Yes, Oscar wears a burqa.
“O Prophet! Say to your wives and your daughters and the women of the faithful to draw their outer garments close around themselves; that is better that they will be recognized and not annoyed. And God is ever Forgiving, Gentle.”
— Qur’an, Surah 33 (Al-Ahzab), Verse 59
The Hollywood version of that Islamic winding sheet hides the true soul of Hollywood. Nay, disguises it. Big screens and TV screens are no longer venues of “entertainment” but places of subtle brainwashing, or subliminal auto suggestion. Hollywood would never admit it. It wears a burqa to deter recognition and annoyance by anyone who questions the identity of the entity it sheathes. And what is it that Hollywood wishes to hide, lest its audiences flee from the theater as though someone had shouted “Fire!”
This column begins with a shoot-down of the latest TV offering of Hollywood in Sharia compliant, anti-American cinematography, featured on Fox News.
‘Incorporated’ canceled By Oriana Schwindt
Published February 27, 2017
Syfy won’t be ordering another season of thriller “Incorporated,” Variety has confirmed.
The news comes a little more than a month after “Incorporated” finished its first season on the NBCU cable network. Deadline first reported the cancelation.

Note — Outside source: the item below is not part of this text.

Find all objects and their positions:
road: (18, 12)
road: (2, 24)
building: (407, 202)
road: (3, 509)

“Incorporated” came from executive producers Matt Damon, Ben Affleck,
Set in a future where corporations have unlimited power, “Incorporated” revolved around Ben Larson (Sean Teale, “Reign”), a young executive who concealed his true identity to infiltrate a very dangerous corporate world to save the woman he loves and quickly found he wasn’t the only one in this world with a secret. Dennis Haysbert, who just booked a lead role in NBC’s pilot “Reverie,” also starred, along with Julia Ormond and Eddie Ramos.
The series debuted to mostly positive reviews. “‘Incorporated‘ is an energetic and watchable science-fiction thriller that posits that a climate apocalypse will be followed by a swift division of survivors into haves and have-nots — all by the year 2074,” Variety‘s Maureen Ryan wrote. “Right now, that date feels like a somewhat optimistic estimate.”

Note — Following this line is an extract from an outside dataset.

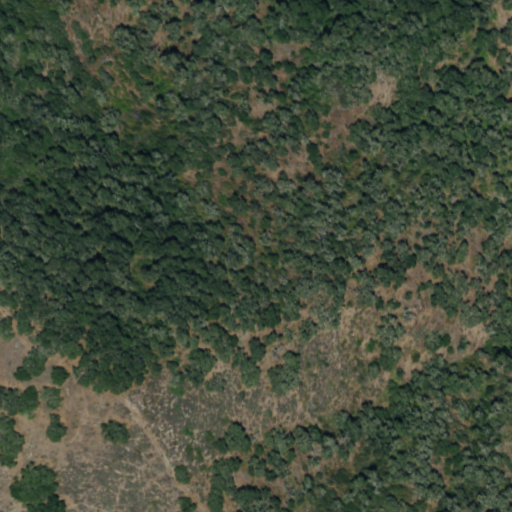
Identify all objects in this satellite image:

Echoes of H.G. Wells’s The Time Machine (1895) in which the Time Traveler journeys almost a million years into the future to discover the Eloi (the upper crust, the “elite,” the “beautiful” people) and the subterranean, hideous, subhuman Morlocks, who support the Eloi and then cannibalize them.

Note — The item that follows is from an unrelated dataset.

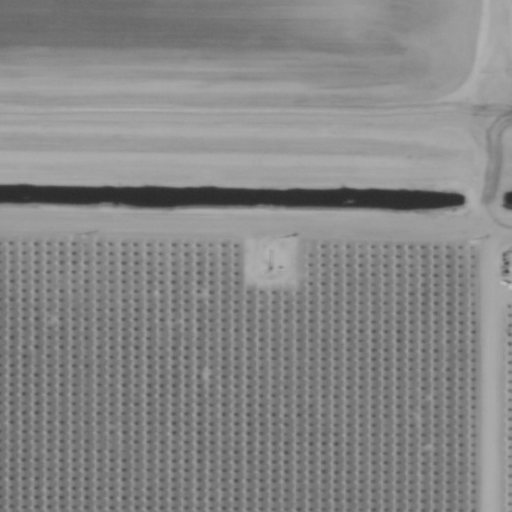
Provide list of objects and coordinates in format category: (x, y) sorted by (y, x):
road: (256, 110)
road: (255, 232)
crop: (256, 256)
road: (471, 373)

“Same ole, same ole”: bad corporations take over world, in echoes of “Rollerball” and “Soylent Green” and other science fiction apocalyptic movies, in which corporations impoverish everyone in the world, in conjunction with the “greenhouse effect,” but whose executives live the high life and wield power. No imagination. Hollywood is obsessed with smearing business and even technology. This mindset dates back to Fabian Socialist author H.G. Wells’s “When the Sleeper Awakes,” (1899, revised 1910) and Fritz Lang’s film “Metropolis,“ (1927) and “Looking Backward: 2000-1887” (1888) by Edward Ballamy, a 19th century Progressive.